I'll try OpenSuse since I have that on another PC.
I just tested it on my two primary computers and set a stop-watch. Both computers have Steam installed through their respective package managers.
My laptop is from around 2012. Specs are i7 3610QM, 8gb RAM, and an old school spinning-disk HDD, running Linux Mint 20 Cinnamon.
Opening Steam on a fresh reboot took 30 seconds until the loading window popped up. At 50 seconds the Steam window appeared, but it wasn't until 1:00 when the store page loaded and Steam was usable (it actually responds to button presses).
My desktop is from around 2019. Specs are i7 8700K, 16gb RAM, Steam is installed onto an SSD, running Manjaro with Cinnamon.
Opening Steam on fresh install took 41 seconds until the loading window popped up, 54 seconds until the Steam window appeared, and 1:03 until the store page loaded the steam was usable.
After exiting Steam on both computers and allowing a minute for all processes to close, I restarted Steam on both again.
Laptop- 4 seconds to loading window, 8 seconds to Steam window, 21 seconds until usable
Descktop- 21 seconds to loading window, 23 seconds to Steam window, 25 seconds until usable.
Oddly enough, my older laptop with worse specs loads faster than my newer desktop with better specs and an SSD.
To everyone that is replying saying Steam loads quick for them, are you loading Steam after a fresh reboot of the computer, or are you closing Steam and reloading?
my specs (if that matters):
ryzen 3700x on B550 chipset
2x16GB 3200MHz ram
Samsung 980 Pro 250 GB / (7GB/s read, 6GB/s write)
Samsung 970 EVO 1TB /home (4GB/s read, 3.5GB/s write)
running Centos8 Stream, all disks luks encrypted and XFS formatted
Steam installed from rpmfusion-nonfree repo
i also dont recall my old 2011 laptop (lenovo x220) being that slow when opening Steam, i can take it out the shelf and do a test if anyone thinks its relevant
well, disk type/bus does matter, SMR hard drives are incredibly slow for todays applications (those have been sold since 2012), 15k rpm disks will give you performance similar to SATA SSD's and NVMe PCIe devices will put them all to shame.

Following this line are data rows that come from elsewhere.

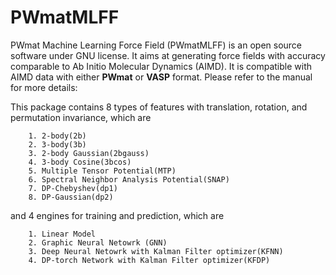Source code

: # PWmatMLFF

PWmat Machine Learning Force Field (PWmatMLFF) is an open source software under GNU license. It aims at generating force fields with accuracy comparable to Ab Initio Molecular Dynamics (AIMD). It is compatible with AIMD data with either **PWmat** or **VASP** format. Please refer to the manual for more details:

This package contains 8 types of features with translation, rotation, and permutation invariance, which are

        1. 2-body(2b)
        2. 3-body(3b) 
        3. 2-body Gaussian(2bgauss)
        4. 3-body Cosine(3bcos) 
        5. Multiple Tensor Potential(MTP)
        6. Spectral Neighbor Analysis Potential(SNAP)
        7. DP-Chebyshev(dp1)        
        8. DP-Gaussian(dp2) 

and 4 engines for training and prediction, which are 

        1. Linear Model
        2. Graphic Neural Netowrk (GNN)
        3. Deep Neural Netowrk with Kalman Filter optimizer(KFNN)
        4. DP-torch Network with Kalman Filter optimizer(KFDP) 
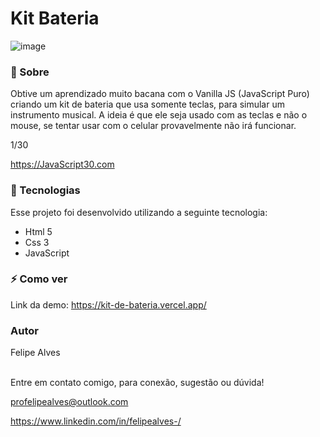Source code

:# Kit Bateria

![image](https://user-images.githubusercontent.com/78622458/172721115-49811ba7-8884-44cc-b55e-44822aeb778e.png)


### 🔖 Sobre
Obtive um aprendizado muito bacana com o Vanilla JS (JavaScript Puro) criando um kit de bateria que usa somente teclas, para simular um instrumento musical. 
A ideia é que ele seja usado com as teclas e não o mouse, se tentar usar com o celular provavelmente não irá funcionar.

1/30

https://JavaScript30.com

### 🚀 Tecnologias
Esse projeto foi desenvolvido utilizando a seguinte tecnologia:

+ Html 5
+ Css 3
+ JavaScript

### ⚡ Como ver

Link da demo: https://kit-de-bateria.vercel.app/<br/>
### Autor
Felipe Alves <br/><br/>


Entre em contato comigo, para conexão, sugestão ou dúvida! <br/>

profelipealves@outlook.com <br/>

https://www.linkedin.com/in/felipealves-/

Interesting... Like I said before, it has always taken a long time to load for me, and I sometimes dread having to open up Steam for something quick, because its never quick. Now I'm really curious why. I always thought it was normal
Yes, I understand that an SSD and NVMe would put an HDD to shame but that would only hide the problem when there is most likely a software issue.
My WIn 7 is on a
Seagate ST500DM002
SATA3 6GB/s
7200 RPM
16 MB cache
3.5 inch
8.9 cm
MODEL = ST500DM002
It has 1 disk
Average latency = 4.16 ms
The Kubuntu 20.10 is on a
WD Caviar Blue 1 TB SATA3 6GB/s
7200 rpm
64 MB Cache
3.5 inch
8.9 cm
MODEL = WD10EZEX
THE DRIVE HAS 4K SECTORS.
The Kubuntu 21.04 was on a test HDD. An old Toshiba laptop HDD that is obviously slow.
Please don't test with SSD or NVMe or M.2 and any super high speed solid state device.
That will just hide the performance problem.
Use a slow device, a HDD.
To truly compare, run Win 7 on a similar HDD and open Steam.
The CPU doesn't matter, the RAM speed doesn't matter.